In the listing that follows, count each line containing the string "have" and report only the count.
Start of Block
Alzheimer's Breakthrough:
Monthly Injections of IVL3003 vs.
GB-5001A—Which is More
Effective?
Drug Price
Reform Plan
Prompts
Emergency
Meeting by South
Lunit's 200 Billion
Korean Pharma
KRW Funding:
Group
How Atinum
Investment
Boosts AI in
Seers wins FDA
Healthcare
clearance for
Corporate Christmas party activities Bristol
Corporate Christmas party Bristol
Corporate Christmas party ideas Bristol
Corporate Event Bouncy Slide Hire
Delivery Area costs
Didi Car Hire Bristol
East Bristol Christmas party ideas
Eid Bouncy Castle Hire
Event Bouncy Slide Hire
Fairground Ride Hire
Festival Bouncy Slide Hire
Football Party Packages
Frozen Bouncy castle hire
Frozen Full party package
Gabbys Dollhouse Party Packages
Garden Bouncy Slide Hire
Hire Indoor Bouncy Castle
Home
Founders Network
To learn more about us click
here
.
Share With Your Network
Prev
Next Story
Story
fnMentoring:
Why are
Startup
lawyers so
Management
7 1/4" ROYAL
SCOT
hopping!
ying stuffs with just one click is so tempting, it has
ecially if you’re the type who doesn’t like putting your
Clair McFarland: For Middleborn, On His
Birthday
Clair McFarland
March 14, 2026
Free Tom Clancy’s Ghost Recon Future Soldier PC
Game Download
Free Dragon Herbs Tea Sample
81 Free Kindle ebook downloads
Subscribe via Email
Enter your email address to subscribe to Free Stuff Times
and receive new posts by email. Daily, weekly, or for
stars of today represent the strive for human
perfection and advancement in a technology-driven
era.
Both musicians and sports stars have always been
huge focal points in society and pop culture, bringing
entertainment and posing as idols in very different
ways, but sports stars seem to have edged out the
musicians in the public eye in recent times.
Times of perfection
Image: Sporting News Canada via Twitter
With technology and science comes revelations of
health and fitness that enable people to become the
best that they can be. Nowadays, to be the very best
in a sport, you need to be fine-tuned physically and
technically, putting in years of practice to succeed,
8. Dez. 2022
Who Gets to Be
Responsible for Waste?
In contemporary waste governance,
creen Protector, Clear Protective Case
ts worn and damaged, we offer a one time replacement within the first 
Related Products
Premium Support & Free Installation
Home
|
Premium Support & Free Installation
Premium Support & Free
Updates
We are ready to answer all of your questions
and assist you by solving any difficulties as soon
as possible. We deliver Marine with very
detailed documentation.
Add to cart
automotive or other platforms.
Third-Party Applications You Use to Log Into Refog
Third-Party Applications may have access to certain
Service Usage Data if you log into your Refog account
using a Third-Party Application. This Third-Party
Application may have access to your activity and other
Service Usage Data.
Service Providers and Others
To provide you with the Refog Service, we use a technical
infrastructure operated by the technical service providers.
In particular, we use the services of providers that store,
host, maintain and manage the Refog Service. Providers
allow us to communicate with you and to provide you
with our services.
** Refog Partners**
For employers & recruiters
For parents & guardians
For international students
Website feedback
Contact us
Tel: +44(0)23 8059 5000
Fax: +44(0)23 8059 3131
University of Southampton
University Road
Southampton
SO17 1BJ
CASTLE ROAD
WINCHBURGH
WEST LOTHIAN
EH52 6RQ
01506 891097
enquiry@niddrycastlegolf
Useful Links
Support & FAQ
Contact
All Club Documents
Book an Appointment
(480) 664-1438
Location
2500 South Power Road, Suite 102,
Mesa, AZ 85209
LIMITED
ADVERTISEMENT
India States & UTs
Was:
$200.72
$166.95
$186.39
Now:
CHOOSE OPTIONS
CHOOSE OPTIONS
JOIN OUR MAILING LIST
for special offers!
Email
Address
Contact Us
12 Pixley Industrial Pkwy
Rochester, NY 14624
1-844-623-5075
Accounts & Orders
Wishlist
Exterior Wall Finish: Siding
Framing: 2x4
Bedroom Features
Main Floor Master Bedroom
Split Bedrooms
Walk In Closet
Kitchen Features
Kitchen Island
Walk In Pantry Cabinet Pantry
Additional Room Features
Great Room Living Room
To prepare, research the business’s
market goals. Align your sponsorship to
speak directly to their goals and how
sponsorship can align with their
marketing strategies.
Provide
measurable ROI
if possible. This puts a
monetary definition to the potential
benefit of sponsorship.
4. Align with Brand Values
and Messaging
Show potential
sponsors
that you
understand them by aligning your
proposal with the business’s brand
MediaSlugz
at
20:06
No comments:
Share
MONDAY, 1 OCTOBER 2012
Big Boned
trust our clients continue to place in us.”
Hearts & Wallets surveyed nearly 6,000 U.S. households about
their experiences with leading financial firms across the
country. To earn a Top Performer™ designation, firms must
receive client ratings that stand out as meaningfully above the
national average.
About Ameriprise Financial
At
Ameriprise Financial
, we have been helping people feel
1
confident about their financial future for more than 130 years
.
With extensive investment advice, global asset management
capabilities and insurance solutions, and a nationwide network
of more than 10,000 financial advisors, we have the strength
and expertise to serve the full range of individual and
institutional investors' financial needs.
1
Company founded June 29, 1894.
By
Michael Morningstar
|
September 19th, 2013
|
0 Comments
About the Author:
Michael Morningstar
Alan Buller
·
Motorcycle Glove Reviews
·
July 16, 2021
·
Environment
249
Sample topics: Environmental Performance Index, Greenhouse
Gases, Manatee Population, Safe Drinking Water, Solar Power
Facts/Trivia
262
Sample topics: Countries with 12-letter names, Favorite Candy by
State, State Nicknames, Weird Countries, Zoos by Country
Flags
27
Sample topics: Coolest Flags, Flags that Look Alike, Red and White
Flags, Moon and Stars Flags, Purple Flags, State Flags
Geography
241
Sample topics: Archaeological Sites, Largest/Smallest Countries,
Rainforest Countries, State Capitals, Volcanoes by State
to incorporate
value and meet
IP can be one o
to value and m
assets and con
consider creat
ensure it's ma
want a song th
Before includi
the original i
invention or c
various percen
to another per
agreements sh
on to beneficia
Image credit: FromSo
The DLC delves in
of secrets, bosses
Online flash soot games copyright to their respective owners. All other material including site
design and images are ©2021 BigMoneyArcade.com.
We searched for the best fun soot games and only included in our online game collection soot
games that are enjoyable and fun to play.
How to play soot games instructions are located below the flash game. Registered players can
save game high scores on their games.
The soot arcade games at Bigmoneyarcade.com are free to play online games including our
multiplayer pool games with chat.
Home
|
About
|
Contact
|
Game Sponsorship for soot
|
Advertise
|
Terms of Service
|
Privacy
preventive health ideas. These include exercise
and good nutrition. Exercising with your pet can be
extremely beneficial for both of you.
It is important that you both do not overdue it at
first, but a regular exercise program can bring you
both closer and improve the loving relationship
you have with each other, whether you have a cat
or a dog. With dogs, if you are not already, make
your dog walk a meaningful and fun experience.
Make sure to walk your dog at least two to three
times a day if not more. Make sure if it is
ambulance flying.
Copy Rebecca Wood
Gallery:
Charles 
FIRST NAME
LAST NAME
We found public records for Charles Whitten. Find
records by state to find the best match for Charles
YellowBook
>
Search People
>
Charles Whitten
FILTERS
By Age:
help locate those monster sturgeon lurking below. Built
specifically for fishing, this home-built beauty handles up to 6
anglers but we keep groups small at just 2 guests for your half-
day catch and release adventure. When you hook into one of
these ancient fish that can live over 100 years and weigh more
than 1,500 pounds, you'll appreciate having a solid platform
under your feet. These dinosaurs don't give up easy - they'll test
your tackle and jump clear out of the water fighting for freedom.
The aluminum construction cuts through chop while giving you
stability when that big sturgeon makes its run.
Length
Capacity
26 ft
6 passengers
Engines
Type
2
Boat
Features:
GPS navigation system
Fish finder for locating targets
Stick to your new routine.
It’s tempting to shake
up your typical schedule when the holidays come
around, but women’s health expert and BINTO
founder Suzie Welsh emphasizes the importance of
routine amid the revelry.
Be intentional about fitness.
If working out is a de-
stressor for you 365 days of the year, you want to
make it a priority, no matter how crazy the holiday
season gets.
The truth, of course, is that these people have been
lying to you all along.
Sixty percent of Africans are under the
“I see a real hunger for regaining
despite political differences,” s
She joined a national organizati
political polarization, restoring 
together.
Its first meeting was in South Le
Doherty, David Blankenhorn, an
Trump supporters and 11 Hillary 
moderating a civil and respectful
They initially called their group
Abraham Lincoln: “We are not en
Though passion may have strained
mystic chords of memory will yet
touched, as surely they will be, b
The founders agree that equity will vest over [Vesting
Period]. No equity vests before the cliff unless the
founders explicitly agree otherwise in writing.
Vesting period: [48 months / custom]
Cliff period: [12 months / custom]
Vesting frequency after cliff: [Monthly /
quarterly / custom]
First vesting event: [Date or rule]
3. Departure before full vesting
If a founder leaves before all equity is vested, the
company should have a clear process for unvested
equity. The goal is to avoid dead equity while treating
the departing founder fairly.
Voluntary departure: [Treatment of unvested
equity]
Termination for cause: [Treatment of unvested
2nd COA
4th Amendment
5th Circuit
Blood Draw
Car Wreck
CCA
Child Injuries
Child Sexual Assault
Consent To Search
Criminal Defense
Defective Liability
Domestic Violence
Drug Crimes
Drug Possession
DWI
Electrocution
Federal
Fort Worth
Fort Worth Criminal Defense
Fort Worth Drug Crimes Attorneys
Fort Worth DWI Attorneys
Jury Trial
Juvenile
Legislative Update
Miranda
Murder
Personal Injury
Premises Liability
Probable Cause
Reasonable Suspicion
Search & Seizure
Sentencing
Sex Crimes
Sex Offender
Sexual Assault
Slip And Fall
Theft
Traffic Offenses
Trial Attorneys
End of Block
YOUR SOLUTION → 10